Restate, word for word, all of the material shown below.

********************

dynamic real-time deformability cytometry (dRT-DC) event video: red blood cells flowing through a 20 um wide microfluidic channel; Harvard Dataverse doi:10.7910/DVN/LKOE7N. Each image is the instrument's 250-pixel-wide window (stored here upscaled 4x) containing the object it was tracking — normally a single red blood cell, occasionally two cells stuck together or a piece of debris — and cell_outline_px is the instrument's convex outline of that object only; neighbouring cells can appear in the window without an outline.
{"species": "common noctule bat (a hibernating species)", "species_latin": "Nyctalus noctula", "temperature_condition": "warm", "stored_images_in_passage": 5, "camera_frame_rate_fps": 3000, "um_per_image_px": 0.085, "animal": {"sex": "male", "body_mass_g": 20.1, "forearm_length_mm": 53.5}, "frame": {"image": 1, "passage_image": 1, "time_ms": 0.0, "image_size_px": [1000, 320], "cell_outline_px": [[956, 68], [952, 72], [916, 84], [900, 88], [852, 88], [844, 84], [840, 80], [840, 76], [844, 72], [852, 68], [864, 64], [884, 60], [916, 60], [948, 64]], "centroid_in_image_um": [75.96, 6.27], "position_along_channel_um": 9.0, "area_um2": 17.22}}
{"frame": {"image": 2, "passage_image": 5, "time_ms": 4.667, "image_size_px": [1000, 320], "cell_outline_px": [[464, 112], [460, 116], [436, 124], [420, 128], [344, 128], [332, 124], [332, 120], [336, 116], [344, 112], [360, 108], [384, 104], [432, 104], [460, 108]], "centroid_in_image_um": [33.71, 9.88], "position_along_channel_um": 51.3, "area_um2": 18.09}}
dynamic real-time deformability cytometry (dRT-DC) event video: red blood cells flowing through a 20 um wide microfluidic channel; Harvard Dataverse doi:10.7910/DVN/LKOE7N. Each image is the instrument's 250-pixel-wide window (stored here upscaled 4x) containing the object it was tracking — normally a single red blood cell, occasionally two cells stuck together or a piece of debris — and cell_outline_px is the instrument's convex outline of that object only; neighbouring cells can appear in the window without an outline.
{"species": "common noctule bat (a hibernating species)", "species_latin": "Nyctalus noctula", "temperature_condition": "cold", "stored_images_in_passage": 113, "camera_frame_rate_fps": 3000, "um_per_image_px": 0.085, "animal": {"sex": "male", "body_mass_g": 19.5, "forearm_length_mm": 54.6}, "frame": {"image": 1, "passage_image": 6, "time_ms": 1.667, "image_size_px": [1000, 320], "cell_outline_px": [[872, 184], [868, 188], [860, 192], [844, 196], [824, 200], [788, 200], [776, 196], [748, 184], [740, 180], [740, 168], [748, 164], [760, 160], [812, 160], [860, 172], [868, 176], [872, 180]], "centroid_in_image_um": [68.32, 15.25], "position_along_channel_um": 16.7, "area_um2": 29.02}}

********************

Worked solution
dynamic real-time deformability cytometry (dRT-DC) event video: red blood cells flowing through a 20 um wide microfluidic channel; Harvard Dataverse doi:10.7910/DVN/LKOE7N. Each image is the instrument's 250-pixel-wide window (stored here upscaled 4x) containing the object it was tracking — normally a single red blood cell, occasionally two cells stuck together or a piece of debris — and cell_outline_px is the instrument's convex outline of that object only; neighbouring cells can appear in the window without an outline.
{"species": "common noctule bat (a hibernating species)", "species_latin": "Nyctalus noctula", "temperature_condition": "warm", "stored_images_in_passage": 5, "camera_frame_rate_fps": 3000, "um_per_image_px": 0.085, "animal": {"sex": "male", "body_mass_g": 20.1, "forearm_length_mm": 53.5}, "frame": {"image": 1, "passage_image": 1, "time_ms": 0.0, "image_size_px": [1000, 320], "cell_outline_px": [[956, 68], [952, 72], [916, 84], [900, 88], [852, 88], [844, 84], [840, 80], [840, 76], [844, 72], [852, 68], [864, 64], [884, 60], [916, 60], [948, 64]], "centroid_in_image_um": [75.96, 6.27], "position_along_channel_um": 9.0, "area_um2": 17.22}}
{"frame": {"image": 2, "passage_image": 5, "time_ms": 4.667, "image_size_px": [1000, 320], "cell_outline_px": [[464, 112], [460, 116], [436, 124], [420, 128], [344, 128], [332, 124], [332, 120], [336, 116], [344, 112], [360, 108], [384, 104], [432, 104], [460, 108]], "centroid_in_image_um": [33.71, 9.88], "position_along_channel_um": 51.3, "area_um2": 18.09}}
dynamic real-time deformability cytometry (dRT-DC) event video: red blood cells flowing through a 20 um wide microfluidic channel; Harvard Dataverse doi:10.7910/DVN/LKOE7N. Each image is the instrument's 250-pixel-wide window (stored here upscaled 4x) containing the object it was tracking — normally a single red blood cell, occasionally two cells stuck together or a piece of debris — and cell_outline_px is the instrument's convex outline of that object only; neighbouring cells can appear in the window without an outline.
{"species": "common noctule bat (a hibernating species)", "species_latin": "Nyctalus noctula", "temperature_condition": "cold", "stored_images_in_passage": 113, "camera_frame_rate_fps": 3000, "um_per_image_px": 0.085, "animal": {"sex": "male", "body_mass_g": 19.5, "forearm_length_mm": 54.6}, "frame": {"image": 1, "passage_image": 6, "time_ms": 1.667, "image_size_px": [1000, 320], "cell_outline_px": [[872, 184], [868, 188], [860, 192], [844, 196], [824, 200], [788, 200], [776, 196], [748, 184], [740, 180], [740, 168], [748, 164], [760, 160], [812, 160], [860, 172], [868, 176], [872, 180]], "centroid_in_image_um": [68.32, 15.25], "position_along_channel_um": 16.7, "area_um2": 29.02}}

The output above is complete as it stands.